A Public Utility Can Limit All Liability For Breach Of Contract And Negligence

Novo Nordisk Pharmaceutical Industries, Inc. v. Carolina Power & Light Co., 2008 NCBC 16 (N.C. Super. Ct. Sept. 15, 2008)(Jolly)

As the North Carolina Business Court framed the issue in its opinion yesterday in Novo Nordisk Pharmaceutical Industries, Inc. v. Carolina Power & Light Co., it was "whether and to what extent a public utility contractually may limit its liability for subsequent acts pursuant to the filed rate doctrine, as adopted by the North Carolina Supreme Court."  The answer from Judge Jolly, in a case of first impression, was that such limitations of liability can be complete.

Novo Nordisk, a pharmaceutical manufacturer, asserted in its Complaint that CP&L had breached contracts to provide it with uninterrupted power.  The Plaintiff alleged that it had entered into these contracts because if it lost power, even briefly, the insulin it manufactured would be contaminated and a costly clean up process would be necessary.  The Complaint asserted that CP&L had breached those contracts on three occasions, causing it substantial damage, and made claims for breach of contract and negligence.

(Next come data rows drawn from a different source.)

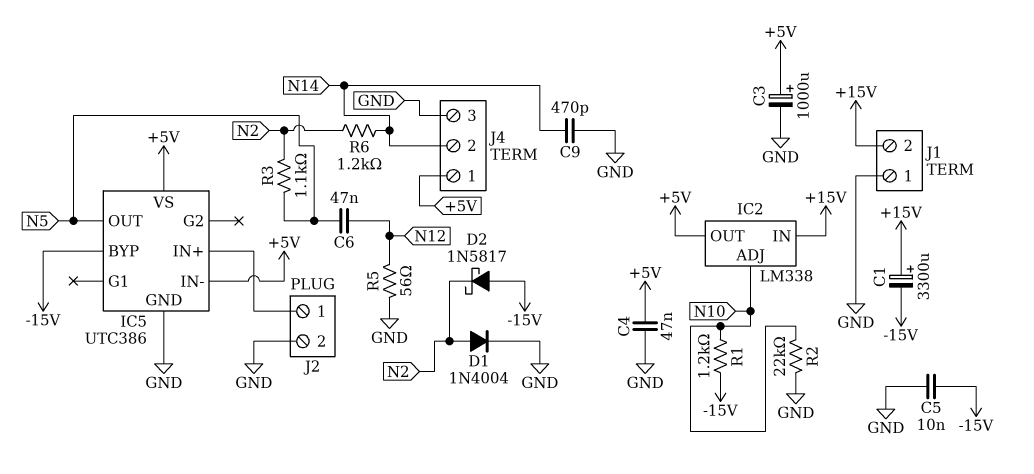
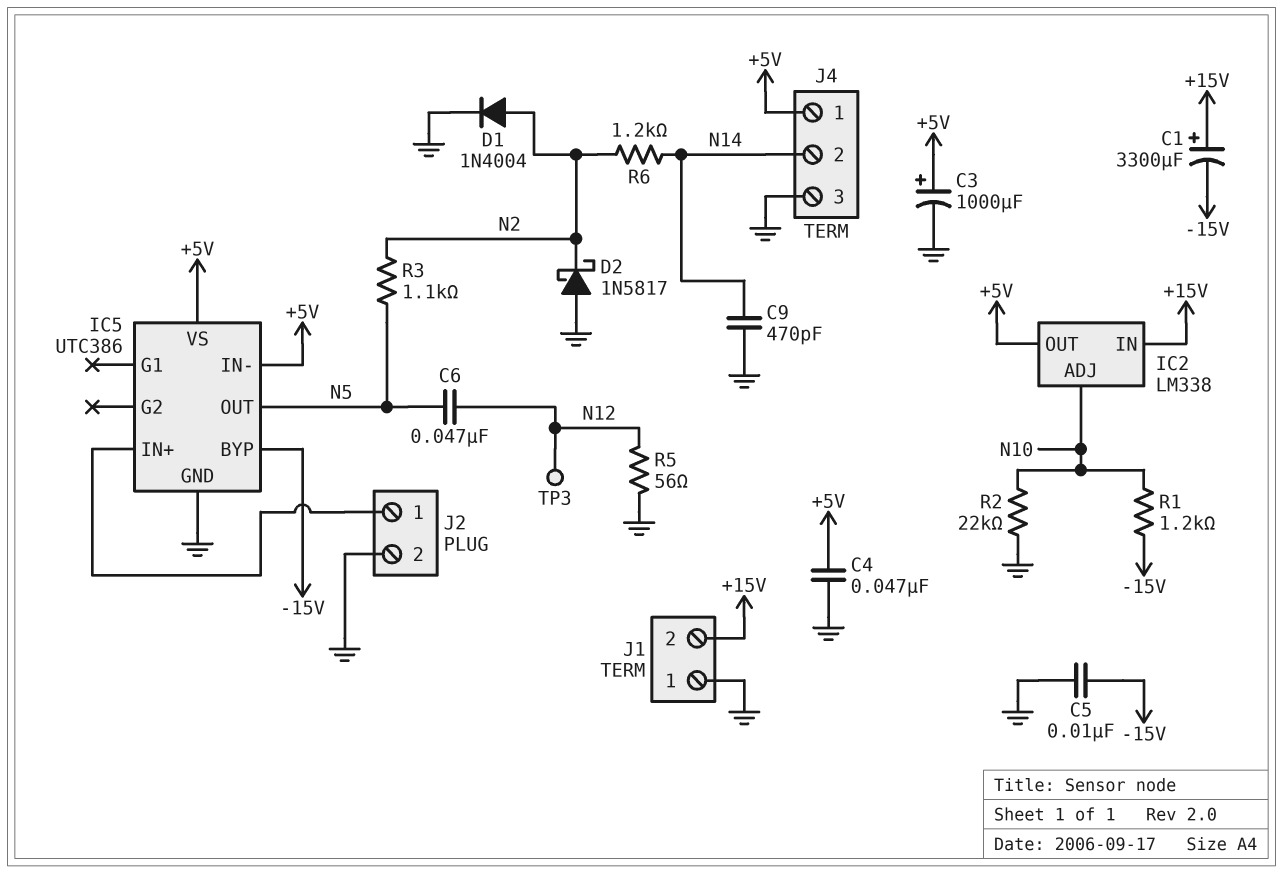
D2: schottky 1N5817 (A -15V, K N2) -> schottky 1N5817 (A GND, K N2)
TP3: none -> test point (N12)

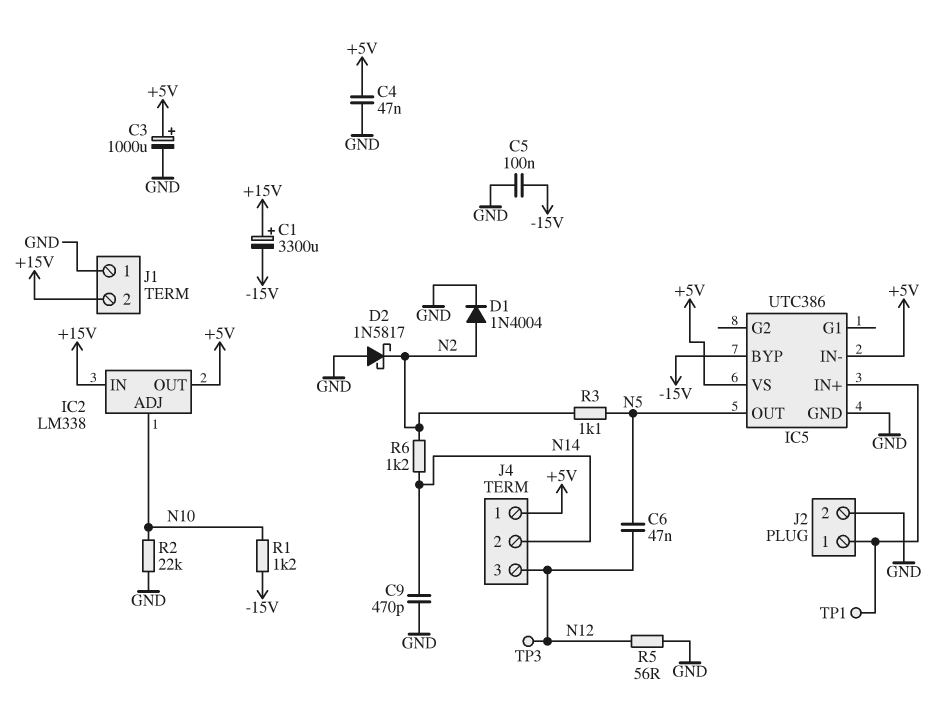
C5: 10nF (-15V, GND) -> 100nF (-15V, GND)
J4 pin 3: GND -> N12
TP1: none -> test point (IC5/IN+)

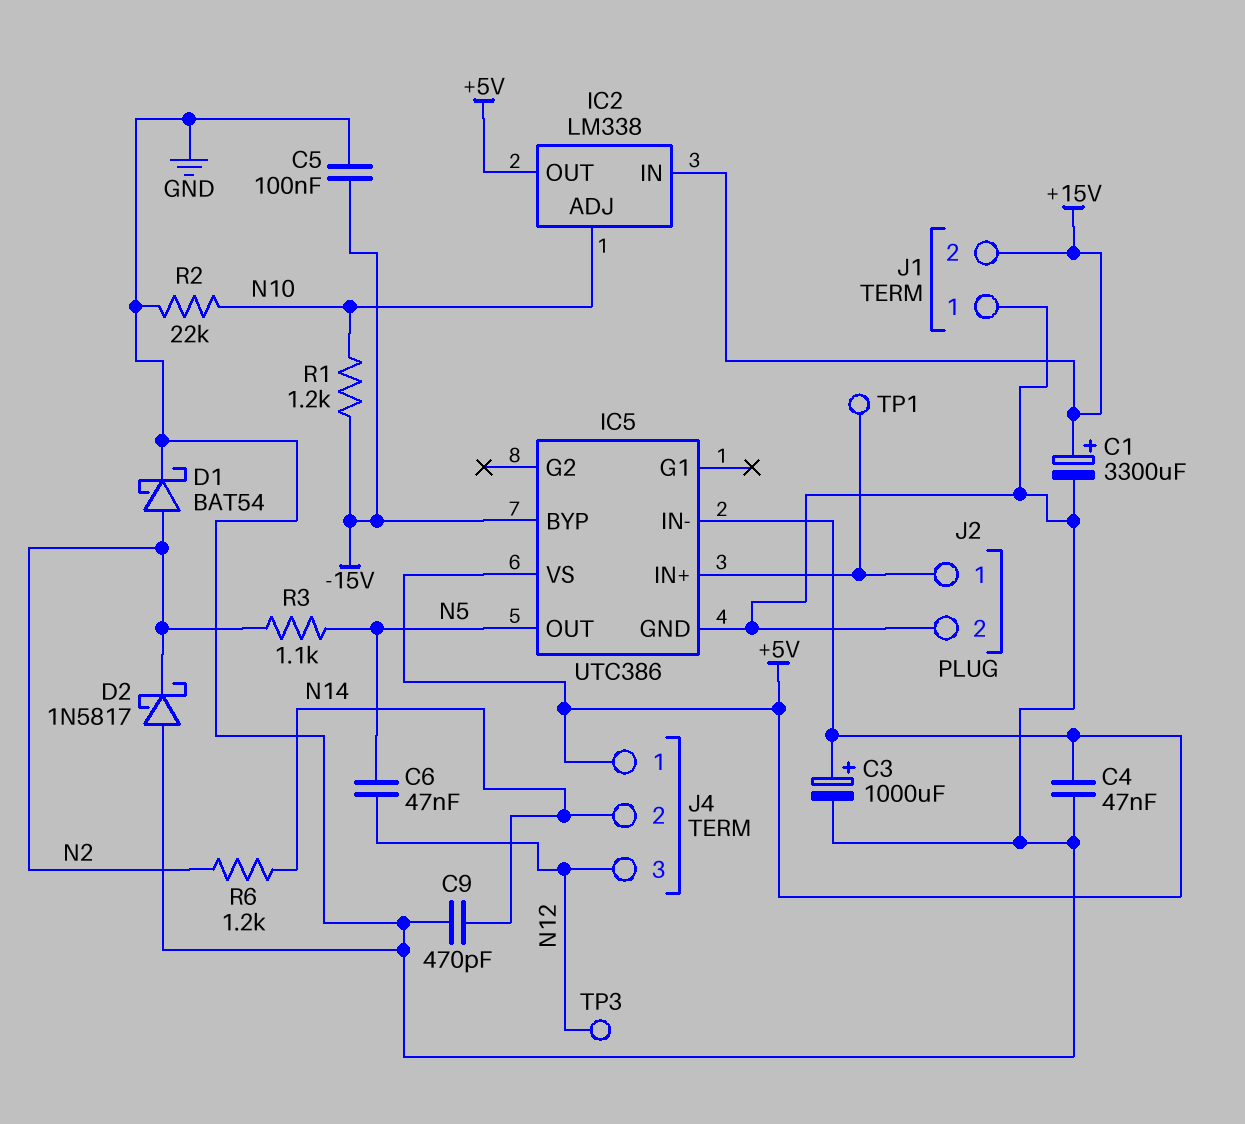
C1: 3300uF (plus +15V, minus -15V) -> 3300uF (plus +15V, minus GND)
D1: diode 1N4004 (A N2, K GND) -> schottky BAT54 (A N2, K GND)
R5: 56 (GND, N12) -> none

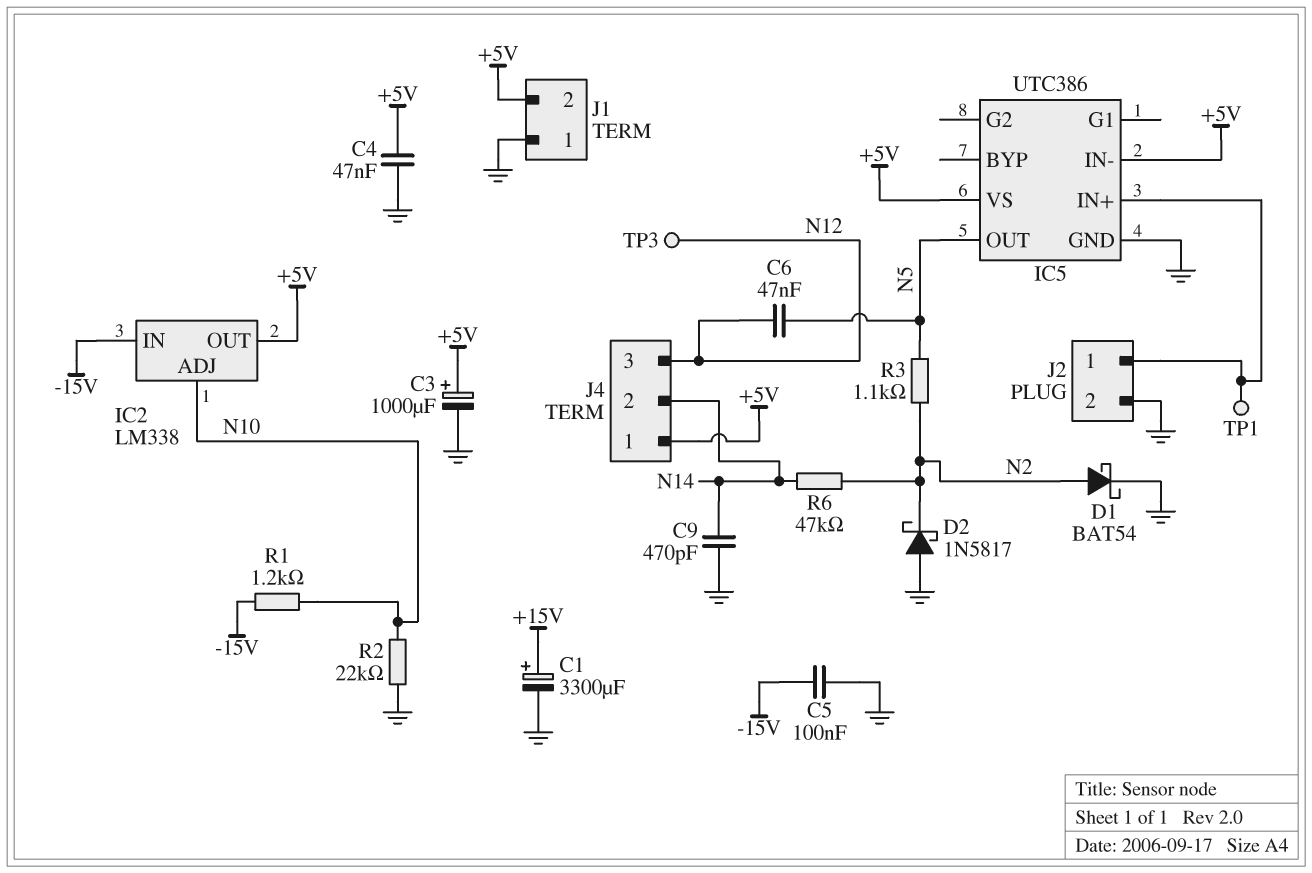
IC2 pin IN: +15V -> -15V
IC5 pin BYP: -15V -> none
J1 pin 2: +15V -> +5V
R6: 1.2k (N2, N14) -> 47k (N2, N14)

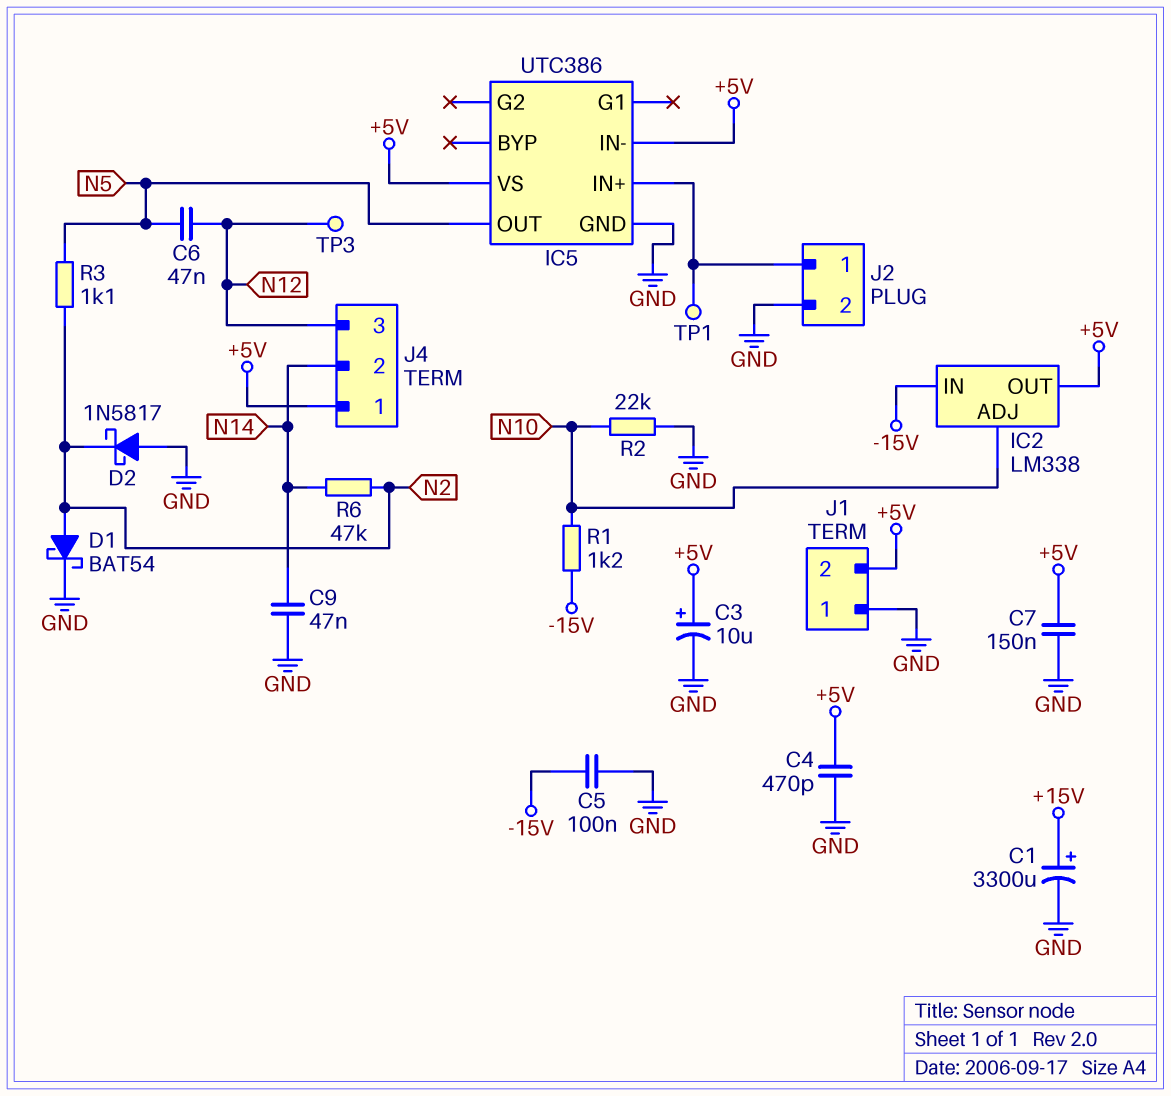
C3: 1000uF (plus +5V, minus GND) -> 10uF (plus +5V, minus GND)
C4: 47nF (+5V, GND) -> 470pF (+5V, GND)
C7: none -> 150nF (+5V, GND)
C9: 470pF (GND, N14) -> 47nF (GND, N14)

There were three contracts involved.  Two of them said that neither CP&L "nor its employees, its subcontractors, or suppliers shall be liable for any direct, indirect, general, special, incidental, exemplary, or consequential loss or damage of any nature arising out of their performance or non-performance hereunder."  The third contract contained similar language, but limited a recovery to "the total of monthly payments made by" Novo Nordisk.

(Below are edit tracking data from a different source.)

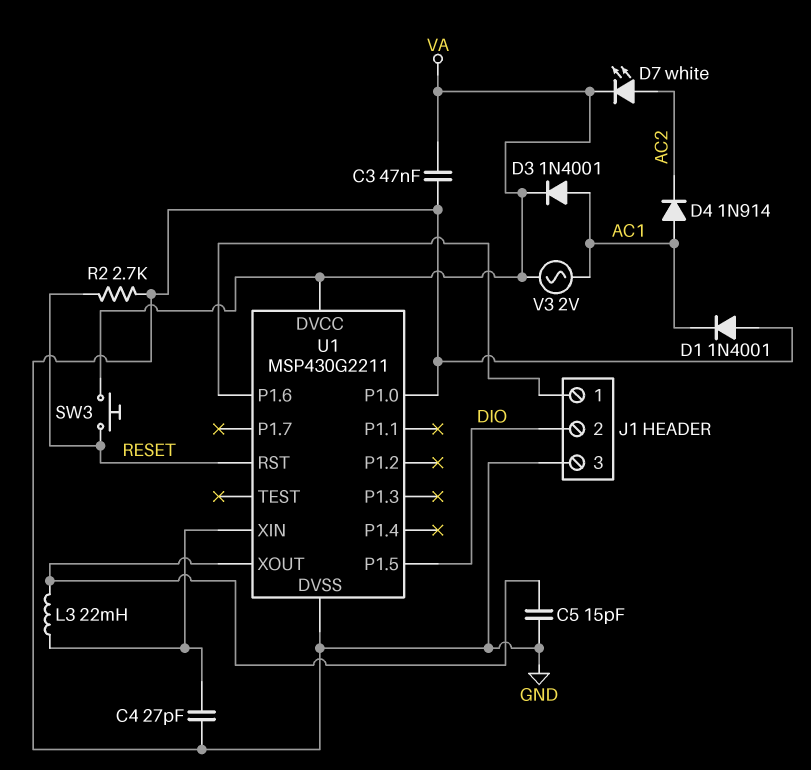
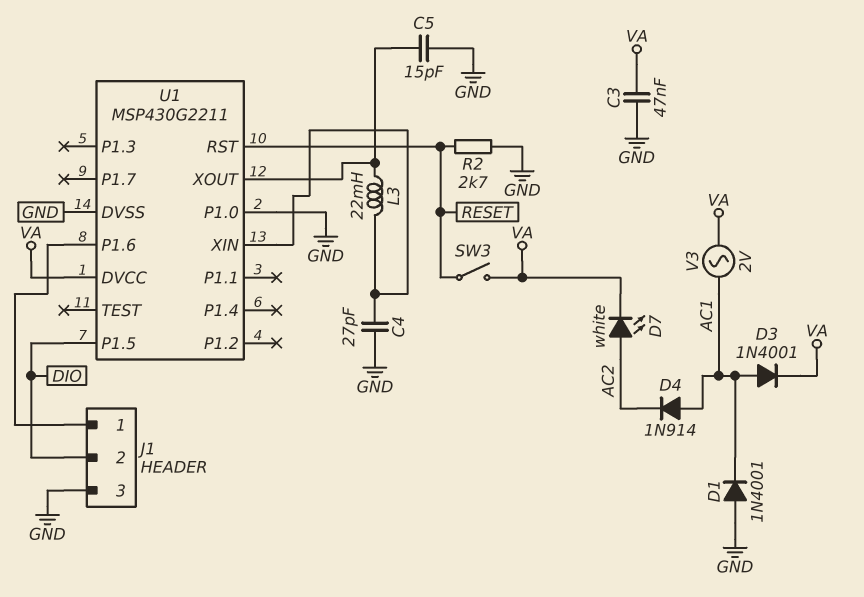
SW3: button (RESET, VA) -> switch (RESET, VA)

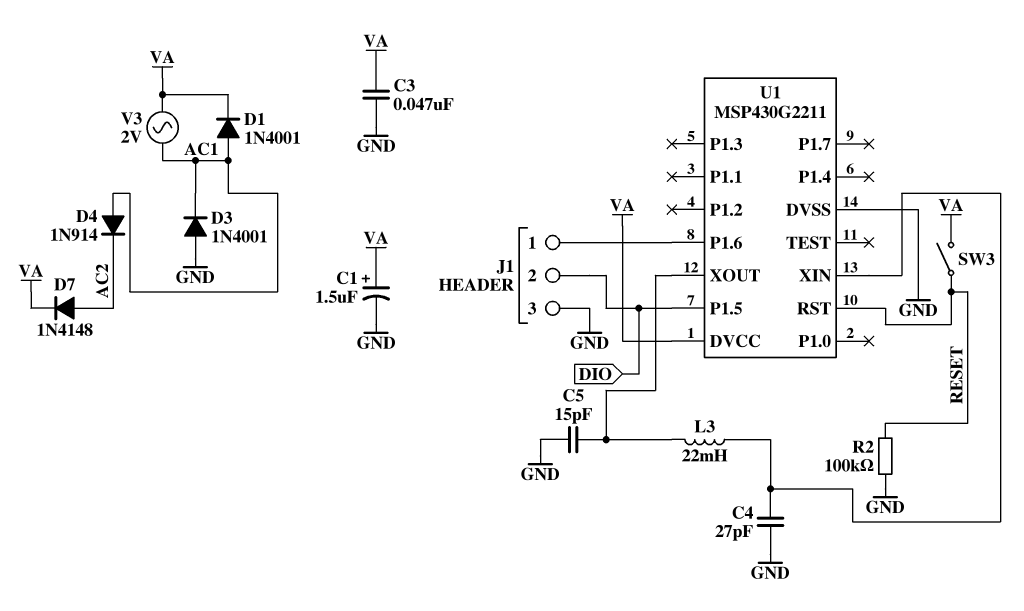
C1: none -> 1.5uF (plus VA, minus GND)
D1: diode 1N4001 (A GND, K AC1) -> diode 1N4001 (A AC1, K VA)
D3: diode 1N4001 (A AC1, K VA) -> diode 1N4001 (A GND, K AC1)
D7: LED white (A AC2, K VA) -> diode 1N4148 (A AC2, K VA)
R2: 2.7k (GND, RESET) -> 100k (GND, RESET)
U1 pin P1.0: GND -> none

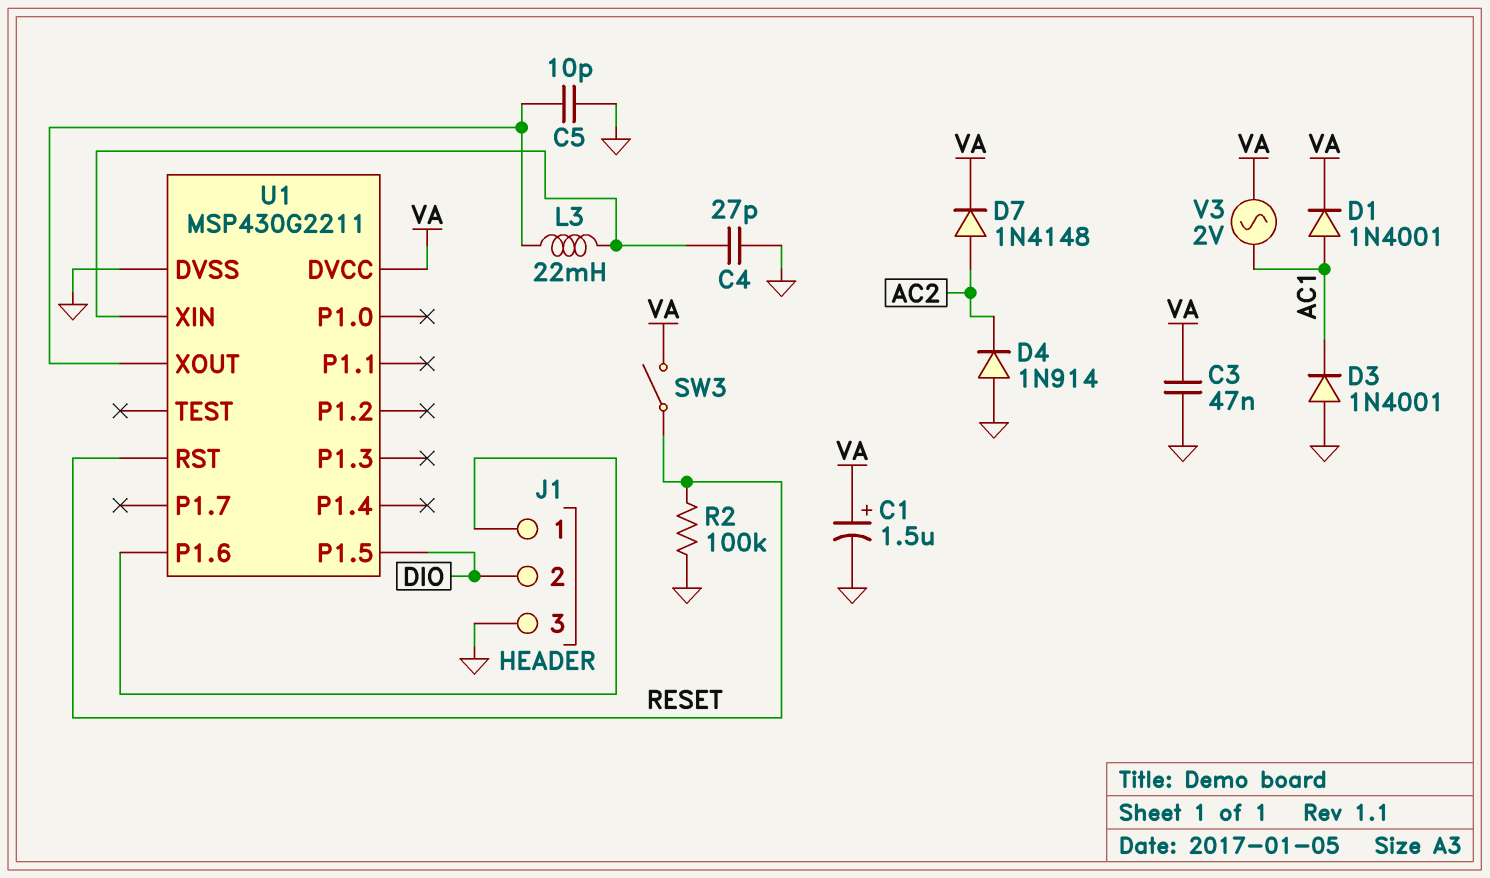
C5: 15pF (GND, U1/XOUT) -> 10pF (GND, U1/XOUT)
D4: diode 1N914 (A AC1, K AC2) -> diode 1N914 (A GND, K AC2)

Judge Jolly held that he was "forced to agree" that the limitations of liability in the contracts approved by the North Carolina Utilities Commission were valid as to both CP&L and its subcontractor.  He made this ruling based on the filed rate doctrine, "which provides that a plaintiff may not challenge a Commission-approved filed rate, including attendant contractual provisions, unless that challenge is made while the proposed rate is before the Utilities Commission for approval."

The Court noted that the liability limitations played a role in the rate being approved by the Utilities Commission, and stated that if the limitations were held invalid that the "price for the service . . . would remain the same.  This would effect an alteration of the relative position of the parties as approved by the Commission, and would constitute a collateral attack on the filed rate."

Novo Nordisk had argued that the limitations of liability should be void on public policy grounds, and that a public utility could not contract away liability for negligence in the regular course of its business.  The Court ruled, however, that the contracts involved "permanent on-site commercial power, which is not directly related to the public service," and that the limitations of liability in the contracts did not violate public policy.